Ben Wright, March 21st 2024

This is the first of a two-part series describing the work Aniket Mahindrakar and I have been conducting as research assistants for the Mountain Legacy Project (MLP). For several years now the MLP has been utilizing machine-learning to assist with quantifying landscape changes. While this expedites a time-consuming task previously performed by hand, the computer generated results are not yet as accurate as those produced by the human eye. Our goal is to utilize deep learning to acheive both accuracy and efficiency.  In this post I will write about the motivation for applying a form of machine learning that relies on convolutional neural networks (CNNs) to classify MLP images. In Part 2 I will go into further detail about the challenges of using the MLP images as a unified dataset and the specific implementations of CNNs that we are exploring.

 

When I look at the MLP’s vast collection of historic and repeat images, I see not only a wealth of visual information but also an immense, hugely promising and largely untapped pool of raw data. With over 120 000 images and more than 10 million pixels in a typical image there are over 1 trillion unique pixels, each representing a single data point. One of the ways that each pixel can be represented is as the land cover type of the area that it depicts. We are currently working with nine categories, examples of which include conifer forest, broadleaf-mixed wood forest, herbaceous shrub and regenerating area. These various land cover types are overlaid pixel-wise on the image, as a land cover “mask.” By representing historic and repeat images in this way, they can be compared and information about changes in land cover over time can be extracted and analyzed.

In order to achieve this, however, each historic and repeat image to be studied must be digitally classified by hand down to the pixel scale. The detail contained in the images renders this task immensely painstaking and very slow, meaning that study areas and selected images must be very limited. Machine learning presents an alternative and promising pathway toward classifying MLP images and extracting important data. Convolutional neural networks (CNN), described below, are especially well suited to this task, and we are working hard to effectively implement this technology to be an efficient means of classifying land cover in MLP images.

A set of MLP images and land cover masks showing the scale and level of detail required in classification.

When the human eye perceives an image, incoming light is absorbed by tiny rods and cones which convert photons into electrical signals. These signals then cascade through a layered network of neurons, with each neuron outputting a signal based on a combination of the signals produced by those neurons connected to it in the prior layer. Neurons in the earliest layers are activated by simple stimuli, such as a sharp vertical line in the field of view, while neurons in deeper layers may be activated only by a single individual’s face, allowing us to recognize that person.

The objective of artificial neural networks is to replicate this structure using computation. Rather than electrical signals, numeric values are passed from one artificial neuron to the next, starting with the image pixel values in the input layer. At each neuron in the following layer a value is then calculated as a weighted function of the values from neurons connected to it in the previous layer. The values of neurons in the final layer represent the probability of outcomes being predicted by the network. In the case of MLP images this means the probability that each pixel represents a given land cover type. CNNs are distinct as a type of neural network in that the functions defining the values passed from one layer to the next are filters – much like those used in photo editing – which are applied to (or convolved with) the previous layer.

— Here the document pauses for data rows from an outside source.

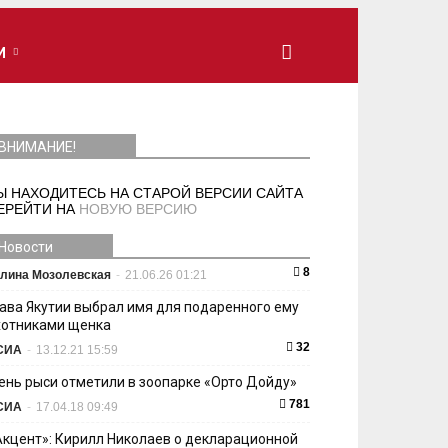
И
ВНИМАНИЕ!
Ы НАХОДИТЕСЬ НА СТАРОЙ ВЕРСИИ САЙТА
ЕРЕЙТИ НА
НОВУЮ ВЕРСИЮ
Новости
8
лина Мозолевская
-
21.06.26 01:21
лава Якутии выбрал имя для подаренного ему
хотниками щенка
32
СИА
-
13.12.21 15:59
ень рыси отметили в зоопарке «Орто Дойду»
781
СИА
-
17.04.18 09:49
Акцент»: Кирилл Николаев о декларационной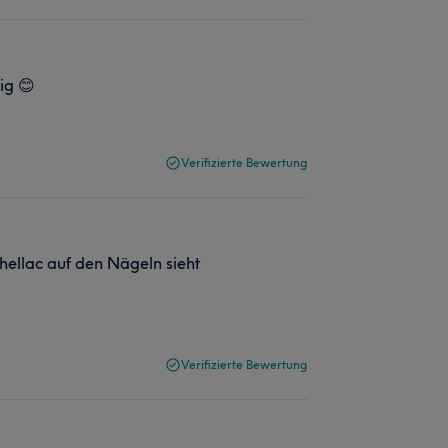
ig 😊
Verifizierte Bewertung
hellac auf den Nägeln sieht
Verifizierte Bewertung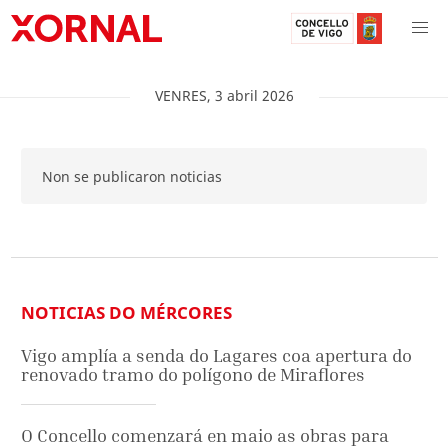
VENRES
,
3
abril
2026
Non se publicaron noticias
NOTICIAS DO MÉRCORES
Vigo amplía a senda do Lagares coa apertura do
renovado tramo do polígono de Miraflores
O Concello comenzará en maio as obras para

Demonstration of the operation of convolution. The filter is multiplied one element at a time with pixels in the input layer to determine the value in the output layer. The values in the filter are modified during model training.

To train the network to recognize land cover types, an image is passed into it and the network outputs a prediction. This prediction is then compared with a manually classified true land cover type mask of the image, and the values in the filters connecting layers of the network are updated in a way that would make the network more likely to predict the true mask. This is repeated hundreds or thousands of times, updating the filters only a small amount with each iteration so that the network is not too heavily biased toward the images it is trained on and can still generalize to other images, correctly assigning each pixel into one of nine categories. Training a network in this fashion takes a matter of hours or days and applying the resulting model to a single image to infer a mask takes just seconds or minutes, far outstripping the pace of manual classification.

So where do the challenges come in? MLP images are complex and pixel dense. While a high pixel count makes the photographs a remarkable source of data, this rather paradoxically adds complications when attempting to generate an accurate mask. Part 2 of this series will discuss some of these complications in detail and describe our ongoing work toward implementing a CNN-based technology.